Segment Start: Quoted passage

For caregivers on Mother’s Day: Is role reversal is part of your life? My relationship with my mom has flipped around many times. Last year on Mother’s Day, I felt like we were on the Titanic ready to capsize. Mom was weak, then strong, then frail again. But she’s lived to see another Mother’s Day. Wow!
The two of us have taken a beating as her dementia has progressed. If I didn’t remind Mom about her daughters, she might not know that she had any. One of my shoulders has been dislocated several times and my back feels like it belongs to an old lady. (Maybe I’ve become one!) Mom can’t talk or walk and she can barely stand up even with two people supporting her. But she ate the Mother’s Day brunch I cooked for her and still savored the taste of her favorite foods. Despite her lack of language she managed to express her pleasure through laughter and the smile that never quits.
I’m so happy that we had the chance to do this again. Some days are so hard for her. She gets weird electric shocks that frighten her and scare me, too. When it’s rainy, she seems to sleep through everything but meal time. On many occasions, I could have sworn that we were sharing our last dinner together. Then she somehow finds the strength to revive and I think, “All right, the seas are calm. This voyage will continue.”

Segment End: Quoted passage

Check your understanding:
**A.** Which words in the Mother's Day piece come from ships and the sea?
**B.** Can you carry on the Mother's Day piece from its last sentence?

Segment Start: Excerpted data

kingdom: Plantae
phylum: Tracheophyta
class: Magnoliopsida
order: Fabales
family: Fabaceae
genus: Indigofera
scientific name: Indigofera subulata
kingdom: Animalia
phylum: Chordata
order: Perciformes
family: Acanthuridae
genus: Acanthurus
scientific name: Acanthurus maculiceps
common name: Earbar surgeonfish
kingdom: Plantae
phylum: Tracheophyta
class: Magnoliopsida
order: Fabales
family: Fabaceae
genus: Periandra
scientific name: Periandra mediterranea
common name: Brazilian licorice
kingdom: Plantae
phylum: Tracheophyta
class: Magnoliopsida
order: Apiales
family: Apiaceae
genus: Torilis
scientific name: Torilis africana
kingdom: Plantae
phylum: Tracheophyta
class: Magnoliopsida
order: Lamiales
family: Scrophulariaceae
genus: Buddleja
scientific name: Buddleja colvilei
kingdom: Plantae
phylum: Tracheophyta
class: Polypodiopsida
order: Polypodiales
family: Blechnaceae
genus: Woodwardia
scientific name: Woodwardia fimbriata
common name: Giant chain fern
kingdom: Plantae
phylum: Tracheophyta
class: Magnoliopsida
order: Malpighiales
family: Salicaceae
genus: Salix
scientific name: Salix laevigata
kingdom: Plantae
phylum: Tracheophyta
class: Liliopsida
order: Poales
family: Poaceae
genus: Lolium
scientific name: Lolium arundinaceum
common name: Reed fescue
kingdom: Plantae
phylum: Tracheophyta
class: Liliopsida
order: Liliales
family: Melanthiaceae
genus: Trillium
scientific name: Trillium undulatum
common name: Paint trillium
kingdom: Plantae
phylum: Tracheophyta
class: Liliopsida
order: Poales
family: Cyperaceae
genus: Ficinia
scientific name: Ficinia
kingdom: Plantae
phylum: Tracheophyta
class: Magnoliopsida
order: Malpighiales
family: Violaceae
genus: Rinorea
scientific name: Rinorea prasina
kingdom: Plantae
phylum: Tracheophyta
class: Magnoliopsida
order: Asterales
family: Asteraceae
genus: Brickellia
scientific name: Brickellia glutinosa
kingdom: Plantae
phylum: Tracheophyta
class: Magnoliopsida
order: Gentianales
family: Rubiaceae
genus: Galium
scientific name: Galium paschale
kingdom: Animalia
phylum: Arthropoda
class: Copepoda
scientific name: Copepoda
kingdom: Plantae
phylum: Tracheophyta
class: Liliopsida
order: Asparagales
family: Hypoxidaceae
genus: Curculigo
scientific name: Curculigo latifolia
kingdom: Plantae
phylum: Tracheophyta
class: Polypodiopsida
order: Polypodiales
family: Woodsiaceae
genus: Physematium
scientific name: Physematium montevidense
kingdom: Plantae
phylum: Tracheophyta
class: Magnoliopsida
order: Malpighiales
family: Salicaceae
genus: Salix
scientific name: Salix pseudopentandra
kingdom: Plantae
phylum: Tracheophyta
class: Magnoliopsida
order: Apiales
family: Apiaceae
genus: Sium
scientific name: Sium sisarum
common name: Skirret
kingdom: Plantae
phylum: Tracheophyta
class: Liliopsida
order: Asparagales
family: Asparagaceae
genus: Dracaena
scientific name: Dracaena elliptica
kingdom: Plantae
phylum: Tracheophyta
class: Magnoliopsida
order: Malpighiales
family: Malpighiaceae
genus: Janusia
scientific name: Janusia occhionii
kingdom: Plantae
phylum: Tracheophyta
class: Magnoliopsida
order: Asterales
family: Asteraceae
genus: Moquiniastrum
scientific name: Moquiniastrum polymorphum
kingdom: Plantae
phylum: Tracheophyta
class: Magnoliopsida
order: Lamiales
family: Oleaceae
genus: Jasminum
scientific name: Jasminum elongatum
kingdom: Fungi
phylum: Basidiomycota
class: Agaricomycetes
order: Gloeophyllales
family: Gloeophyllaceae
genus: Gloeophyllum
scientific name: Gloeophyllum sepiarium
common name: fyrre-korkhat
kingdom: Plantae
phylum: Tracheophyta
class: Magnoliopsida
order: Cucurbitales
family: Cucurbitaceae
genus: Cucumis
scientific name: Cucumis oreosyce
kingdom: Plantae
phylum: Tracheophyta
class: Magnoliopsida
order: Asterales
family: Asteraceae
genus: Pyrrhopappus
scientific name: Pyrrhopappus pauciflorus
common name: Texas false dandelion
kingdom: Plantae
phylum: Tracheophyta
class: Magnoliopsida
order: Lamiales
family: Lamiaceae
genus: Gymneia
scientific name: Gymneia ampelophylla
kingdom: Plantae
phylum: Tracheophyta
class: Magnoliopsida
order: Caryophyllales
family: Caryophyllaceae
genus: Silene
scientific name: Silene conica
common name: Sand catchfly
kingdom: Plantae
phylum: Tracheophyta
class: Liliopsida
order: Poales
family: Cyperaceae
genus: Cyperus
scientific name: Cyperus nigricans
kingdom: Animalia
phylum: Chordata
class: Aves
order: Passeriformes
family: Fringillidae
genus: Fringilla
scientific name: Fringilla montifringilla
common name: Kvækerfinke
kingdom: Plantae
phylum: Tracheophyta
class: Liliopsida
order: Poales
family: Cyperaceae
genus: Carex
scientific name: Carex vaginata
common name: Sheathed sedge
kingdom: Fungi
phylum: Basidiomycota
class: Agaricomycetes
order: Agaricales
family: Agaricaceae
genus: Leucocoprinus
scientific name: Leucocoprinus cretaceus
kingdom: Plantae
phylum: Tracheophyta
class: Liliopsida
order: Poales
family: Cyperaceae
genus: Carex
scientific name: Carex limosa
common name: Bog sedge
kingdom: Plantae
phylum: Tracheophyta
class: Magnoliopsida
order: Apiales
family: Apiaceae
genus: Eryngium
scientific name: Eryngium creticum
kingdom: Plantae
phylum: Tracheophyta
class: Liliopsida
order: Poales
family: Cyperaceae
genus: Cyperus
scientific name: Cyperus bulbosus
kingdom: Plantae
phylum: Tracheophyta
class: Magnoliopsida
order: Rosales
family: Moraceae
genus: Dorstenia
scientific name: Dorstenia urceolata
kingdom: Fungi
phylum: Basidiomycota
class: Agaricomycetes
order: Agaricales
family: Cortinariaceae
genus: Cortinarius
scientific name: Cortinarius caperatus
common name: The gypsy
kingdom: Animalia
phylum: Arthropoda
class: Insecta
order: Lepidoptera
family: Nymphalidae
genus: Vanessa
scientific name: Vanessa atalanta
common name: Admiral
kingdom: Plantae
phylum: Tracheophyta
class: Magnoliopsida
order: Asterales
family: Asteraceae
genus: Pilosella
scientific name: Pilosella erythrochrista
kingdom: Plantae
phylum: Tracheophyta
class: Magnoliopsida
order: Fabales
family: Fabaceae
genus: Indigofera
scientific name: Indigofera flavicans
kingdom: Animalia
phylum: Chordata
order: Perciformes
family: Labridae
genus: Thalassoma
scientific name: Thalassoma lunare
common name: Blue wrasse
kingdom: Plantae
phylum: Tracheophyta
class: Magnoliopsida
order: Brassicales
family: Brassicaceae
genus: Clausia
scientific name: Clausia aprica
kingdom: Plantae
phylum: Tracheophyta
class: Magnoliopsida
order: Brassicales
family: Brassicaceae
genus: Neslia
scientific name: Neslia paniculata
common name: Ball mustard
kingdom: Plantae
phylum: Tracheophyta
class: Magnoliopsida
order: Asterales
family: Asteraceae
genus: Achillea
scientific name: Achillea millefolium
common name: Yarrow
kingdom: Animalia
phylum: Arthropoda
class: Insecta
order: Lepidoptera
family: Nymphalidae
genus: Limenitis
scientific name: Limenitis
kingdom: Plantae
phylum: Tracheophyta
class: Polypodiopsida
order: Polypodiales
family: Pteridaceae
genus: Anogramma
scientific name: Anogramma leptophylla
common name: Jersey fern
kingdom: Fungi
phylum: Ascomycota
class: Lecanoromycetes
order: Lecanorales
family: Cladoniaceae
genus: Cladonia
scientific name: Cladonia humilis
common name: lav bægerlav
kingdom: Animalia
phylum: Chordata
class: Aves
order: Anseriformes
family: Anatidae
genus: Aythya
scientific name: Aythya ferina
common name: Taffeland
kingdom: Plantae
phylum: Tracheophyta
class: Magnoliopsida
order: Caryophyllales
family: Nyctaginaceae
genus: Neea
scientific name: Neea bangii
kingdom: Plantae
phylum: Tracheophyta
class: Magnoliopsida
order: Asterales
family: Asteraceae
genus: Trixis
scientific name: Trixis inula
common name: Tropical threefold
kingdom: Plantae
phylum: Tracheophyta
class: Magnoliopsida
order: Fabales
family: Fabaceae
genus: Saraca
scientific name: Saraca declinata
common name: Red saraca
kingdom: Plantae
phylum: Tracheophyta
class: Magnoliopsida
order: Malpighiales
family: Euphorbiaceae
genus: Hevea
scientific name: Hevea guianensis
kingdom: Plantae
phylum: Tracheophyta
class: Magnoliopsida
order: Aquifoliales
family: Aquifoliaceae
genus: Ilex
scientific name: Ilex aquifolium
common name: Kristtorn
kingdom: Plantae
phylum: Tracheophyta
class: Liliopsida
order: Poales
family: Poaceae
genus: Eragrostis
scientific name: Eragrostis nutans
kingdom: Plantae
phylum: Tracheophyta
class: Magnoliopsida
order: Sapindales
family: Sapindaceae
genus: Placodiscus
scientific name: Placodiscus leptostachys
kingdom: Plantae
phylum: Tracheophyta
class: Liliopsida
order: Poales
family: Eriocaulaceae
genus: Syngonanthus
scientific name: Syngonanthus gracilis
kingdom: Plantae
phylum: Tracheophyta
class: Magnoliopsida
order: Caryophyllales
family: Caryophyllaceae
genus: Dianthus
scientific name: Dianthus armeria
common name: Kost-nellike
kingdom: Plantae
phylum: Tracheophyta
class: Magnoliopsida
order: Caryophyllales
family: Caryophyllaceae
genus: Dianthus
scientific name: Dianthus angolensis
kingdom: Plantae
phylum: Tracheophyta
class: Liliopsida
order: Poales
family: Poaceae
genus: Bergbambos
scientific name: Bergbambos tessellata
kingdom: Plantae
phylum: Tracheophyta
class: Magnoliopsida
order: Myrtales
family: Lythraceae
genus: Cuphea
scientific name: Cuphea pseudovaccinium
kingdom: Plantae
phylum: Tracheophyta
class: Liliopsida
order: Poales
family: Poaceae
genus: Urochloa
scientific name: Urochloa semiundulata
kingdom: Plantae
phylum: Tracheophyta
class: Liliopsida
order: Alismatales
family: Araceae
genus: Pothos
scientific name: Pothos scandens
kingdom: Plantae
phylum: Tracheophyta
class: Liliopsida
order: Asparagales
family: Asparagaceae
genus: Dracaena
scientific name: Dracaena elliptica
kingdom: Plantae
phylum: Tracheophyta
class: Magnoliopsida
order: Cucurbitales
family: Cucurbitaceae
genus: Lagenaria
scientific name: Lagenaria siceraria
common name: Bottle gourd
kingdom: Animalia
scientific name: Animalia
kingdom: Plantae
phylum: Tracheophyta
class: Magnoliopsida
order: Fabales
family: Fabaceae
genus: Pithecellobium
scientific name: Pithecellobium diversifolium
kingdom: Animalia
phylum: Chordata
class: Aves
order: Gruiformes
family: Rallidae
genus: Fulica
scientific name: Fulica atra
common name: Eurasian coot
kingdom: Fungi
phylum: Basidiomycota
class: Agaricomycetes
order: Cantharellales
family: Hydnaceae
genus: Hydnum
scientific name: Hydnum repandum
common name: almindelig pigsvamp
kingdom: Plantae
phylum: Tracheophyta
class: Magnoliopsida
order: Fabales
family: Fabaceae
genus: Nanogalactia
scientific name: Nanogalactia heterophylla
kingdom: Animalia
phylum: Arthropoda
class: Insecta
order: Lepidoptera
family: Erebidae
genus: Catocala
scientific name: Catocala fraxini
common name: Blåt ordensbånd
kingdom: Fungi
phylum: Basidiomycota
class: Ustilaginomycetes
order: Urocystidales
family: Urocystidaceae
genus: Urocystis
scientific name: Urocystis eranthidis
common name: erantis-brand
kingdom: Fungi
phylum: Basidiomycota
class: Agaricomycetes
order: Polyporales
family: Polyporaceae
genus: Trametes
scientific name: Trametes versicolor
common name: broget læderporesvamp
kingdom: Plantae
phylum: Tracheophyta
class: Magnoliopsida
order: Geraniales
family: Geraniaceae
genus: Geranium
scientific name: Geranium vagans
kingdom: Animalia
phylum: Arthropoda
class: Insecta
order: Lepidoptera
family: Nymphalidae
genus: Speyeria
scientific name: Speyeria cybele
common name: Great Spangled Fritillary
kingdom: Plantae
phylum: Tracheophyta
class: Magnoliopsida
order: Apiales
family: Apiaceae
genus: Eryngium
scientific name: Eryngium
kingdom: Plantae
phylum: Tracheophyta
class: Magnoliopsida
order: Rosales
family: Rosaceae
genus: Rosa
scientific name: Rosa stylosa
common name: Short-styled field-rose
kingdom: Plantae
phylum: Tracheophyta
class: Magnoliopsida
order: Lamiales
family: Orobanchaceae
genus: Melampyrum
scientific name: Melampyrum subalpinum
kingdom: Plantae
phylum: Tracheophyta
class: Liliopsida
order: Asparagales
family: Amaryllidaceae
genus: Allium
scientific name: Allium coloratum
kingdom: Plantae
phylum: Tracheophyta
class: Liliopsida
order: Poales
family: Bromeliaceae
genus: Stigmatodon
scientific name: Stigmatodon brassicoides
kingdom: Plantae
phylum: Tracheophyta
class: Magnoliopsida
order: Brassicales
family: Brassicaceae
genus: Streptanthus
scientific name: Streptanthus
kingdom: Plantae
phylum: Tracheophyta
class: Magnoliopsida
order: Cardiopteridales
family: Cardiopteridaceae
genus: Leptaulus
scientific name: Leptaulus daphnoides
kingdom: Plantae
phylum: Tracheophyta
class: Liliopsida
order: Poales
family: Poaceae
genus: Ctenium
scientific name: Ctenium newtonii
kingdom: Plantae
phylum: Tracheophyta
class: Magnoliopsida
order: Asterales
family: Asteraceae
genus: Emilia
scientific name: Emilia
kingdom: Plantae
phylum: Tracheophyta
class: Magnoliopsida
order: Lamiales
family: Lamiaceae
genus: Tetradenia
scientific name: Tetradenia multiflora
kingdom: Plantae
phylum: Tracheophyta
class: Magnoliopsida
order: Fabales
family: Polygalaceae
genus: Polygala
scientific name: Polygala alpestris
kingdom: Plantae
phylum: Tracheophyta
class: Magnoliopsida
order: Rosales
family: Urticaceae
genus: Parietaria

Segment End: Excerpted data

Answers by item number:
**A.** Titanic, capsize, seas, voyage

**B.**
It is probably easier to pick a Kentucky Derby winner than it is to predict the course of dementia. We’ve been given time estimates, symptom warnings and lots of family education to help us get through this long process. The only thing that really stays consistent is the deep love we feel for my mom. I used to think that love was mysterious and fragile. But as we celebrate one more miraculous Mother’s Day, I see that love is tough and durable. It is more reliable than a diagnosis and more potent than medicine. It’s a bewildering experience to serve as the caregiver for a parent. When it feels too confusing, love is the only true compass.